Will a strong move in the Dollar stunt oils recovery? I propose it will cause a retrace, but I’m bullish in oil, there are too many ongoing factors that suggest oil supply is going to tighten further, the biggest being the lack of investment in the industry in recent years. The Commodities Recovery

Commodity prices have had an exceptional run on the road to recovery in recent years after hitting industry-devastating lows at the beginning of 2016. Investors in headline companies such as Glencore (LSE:GLEN), Anglo American (LSE:AAL) and BHP Billiton (LSE:BLT) have seen as much as 500% gains in the past 18-24 months. This has been an incredible move for such large stocks.

Whilst there is still potentially much ground to make up in the commodities sector, perhaps it is time for shareholders to review their positions and take profit soon.
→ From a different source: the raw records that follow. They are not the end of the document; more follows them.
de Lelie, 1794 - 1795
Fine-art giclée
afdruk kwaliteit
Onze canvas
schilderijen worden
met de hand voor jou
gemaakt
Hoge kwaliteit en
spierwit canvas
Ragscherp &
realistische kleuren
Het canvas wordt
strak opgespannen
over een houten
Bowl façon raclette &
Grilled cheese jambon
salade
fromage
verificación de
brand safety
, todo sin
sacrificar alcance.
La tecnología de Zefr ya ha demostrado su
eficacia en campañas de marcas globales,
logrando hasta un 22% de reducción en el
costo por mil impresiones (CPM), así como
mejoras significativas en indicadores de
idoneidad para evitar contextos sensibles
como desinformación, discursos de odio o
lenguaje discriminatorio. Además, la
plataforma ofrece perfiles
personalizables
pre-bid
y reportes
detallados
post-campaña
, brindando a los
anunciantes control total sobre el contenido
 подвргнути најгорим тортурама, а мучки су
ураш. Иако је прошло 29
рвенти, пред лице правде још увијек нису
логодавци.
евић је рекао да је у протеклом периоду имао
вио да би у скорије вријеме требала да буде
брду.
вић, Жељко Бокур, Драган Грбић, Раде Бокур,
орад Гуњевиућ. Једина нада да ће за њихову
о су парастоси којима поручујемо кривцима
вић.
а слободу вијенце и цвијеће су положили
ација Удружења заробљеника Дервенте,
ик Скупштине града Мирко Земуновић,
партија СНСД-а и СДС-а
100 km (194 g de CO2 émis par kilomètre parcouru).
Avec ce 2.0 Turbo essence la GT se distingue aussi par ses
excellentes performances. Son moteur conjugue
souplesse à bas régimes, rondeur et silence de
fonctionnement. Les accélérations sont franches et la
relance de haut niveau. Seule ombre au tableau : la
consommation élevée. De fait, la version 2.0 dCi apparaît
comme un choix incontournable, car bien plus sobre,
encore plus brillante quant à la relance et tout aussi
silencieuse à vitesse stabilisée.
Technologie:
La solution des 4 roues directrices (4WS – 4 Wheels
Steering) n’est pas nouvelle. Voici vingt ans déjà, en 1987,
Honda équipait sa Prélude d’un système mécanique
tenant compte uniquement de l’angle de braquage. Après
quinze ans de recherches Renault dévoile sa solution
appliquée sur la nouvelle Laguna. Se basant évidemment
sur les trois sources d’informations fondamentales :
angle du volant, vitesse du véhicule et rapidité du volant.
Spotting an early warning signal that might indicate a reversal of a trend is indispensable information, and I believe the US Dollar Index chart is flashing red for commodities.


Author: James Moore

This article does not provide any financial advice and is not a recommendation to deal in any securities or product. Investments may fall in value and an investor may lose some or all of their investment. Past performance is not an indicator of future performance.